La cartufola sbarca sul mercato

L’Antica Hostaria Serenissima a Domegge ha registrato la ricetta del tubero
DOMEGGE. All’ennesimo complimento accompagnato dalla domanda «Posso comprarne un po’ da portare a casa?» si è definitivamente convinto: è ora di fare il grande passo, far uscire la “cartufola” dai confini del Cadore e metterla in commercio sott’olio, in vasetti che saranno in vendita a partire da gennaio. A raccogliere la tradizione cadorina del topinambur – cartufola, infatti, è il nome dialettale per indicare questo particolare tubero – è Osvaldo Coffen, gestore insieme alla sua famiglia dell’Antica Hostaria Serenissima a Domegge.


«Fino ad ora abbiamo lavorato e venduto la cartufola all’interno del locale» spiega Coffen, «ma il successo che ha avuto il prodotto in questi anni e le gratificazioni che abbiamo avuto in rete ci hanno convinti a provare quest’avventura: abbiamo registrato il nome cartufola e ora siamo pronti a mettere in commercio il prodotto».


Il topinanbur, o rapa tedesca, punta a conquistare nuovi mercati grazie ad una storia tipicamente cadorina. «Fino agli anni Ottanta questa ricetta era un cavallo di battaglia di alcuni locali della zona» spiega il titolare, «il panino con la cartufola fu ideato negli anni Settanta da Giusto Frescura, in arte Piola. Negli anni Novanta chiuse il locale e quando, nel 2008, rilevai il Bar Vecchio all’interno di un antico palazzo cinquecentesco decisi di riproporre la sua ricetta. Lui quasi si mise a piangere».


Negli anni la fama della cartufola, servita in abbinata con affettati, formaggi e verdure grigliate, è cresciuta. «Ci chiedevano spesso di acquistare il prodotto ma avevamo le autorizzazioni per il consumo interno. Viste le richieste, però, ci siamo attrezzati per l’invasamento e da gennaio apriamo ufficialmente il laboratorio. Il topinambur viene sbollentato e messo sott’olio con particolari aromi, rimanendo croccante».


Per Coffen questa nuova avventura non rappresenta soltanto una sfida imprenditoriale: «Un tempo in Europa non c’erano le patate come le conosciamo noi ma solo il topinambur, uno dei primi tuberi importati nel Vecchio Continente» spiega, «quello che noi mettiamo sott’olio è prodotto in parte da noi, in alcuni terreni in Cadore, oppure acquistato nei mercati».
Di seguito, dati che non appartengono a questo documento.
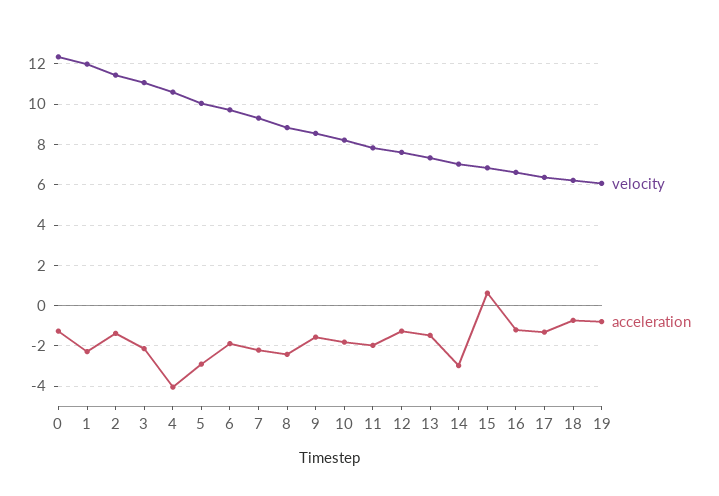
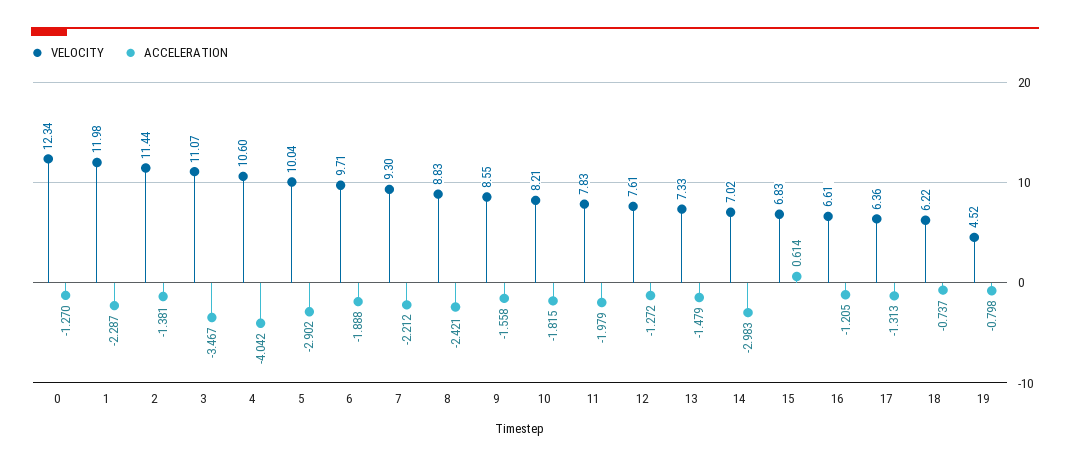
acceleration, 3: -2 -> -3.467
velocity, 19: 6 -> 4.52

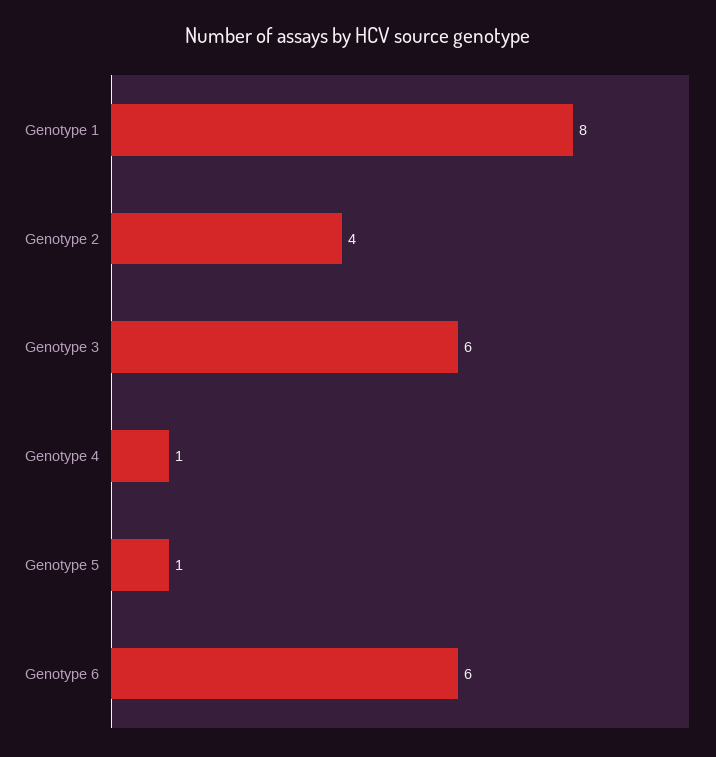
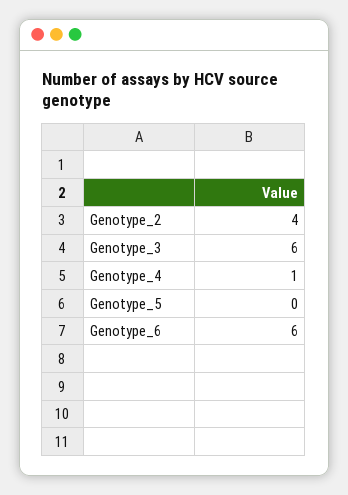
Genotype 1: 8 -> none
Genotype 5: 1 -> 0

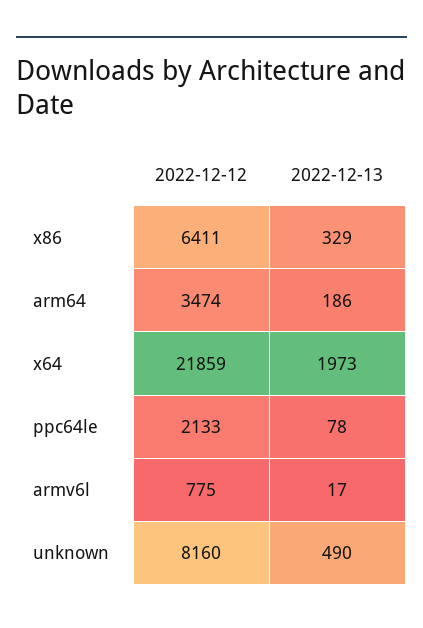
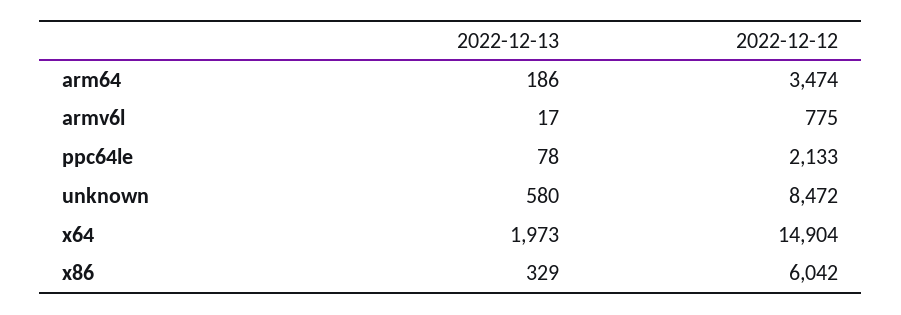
2022-12-12, x86: 6411 -> 6042
2022-12-12, x64: 21859 -> 14904
2022-12-12, unknown: 8160 -> 8472
2022-12-13, unknown: 490 -> 580

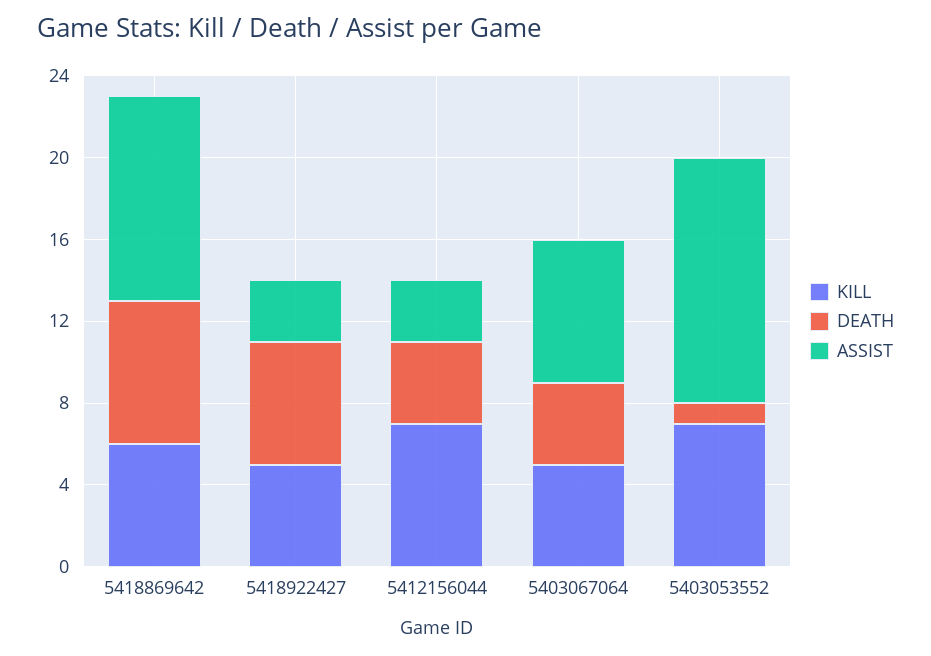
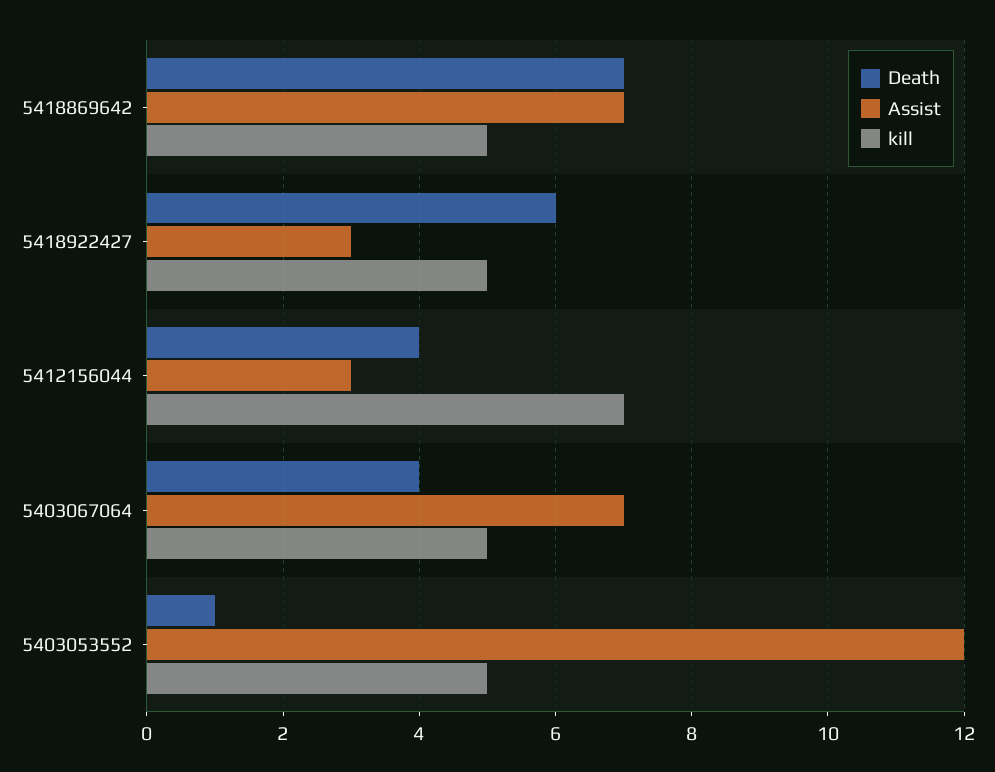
KILL, 5418869642: 6 -> 5
ASSIST, 5418869642: 10 -> 7
KILL, 5403053552: 7 -> 5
Un prodotto a chilometro zero e con una storia: un mix appetibile per il moderno mercato gastronomico, sempre a caccia di novità ma con un occhio alla tradizione.


«Faccio questo lavoro da 35 anni» conclude Coffen, «e in quest’avventura mi aiuta mia sorella Graziosa insieme a mia moglie Patrizia, ai miei figli Martina e Alessandro e ai miei collaboratori Giada e Pierluigi. Abbiamo registrato il marchio, preso accordi con una grossa azienda che si occuperà della distribuzione. Siamo pronti a portare ovunque la nostra prelibatezza».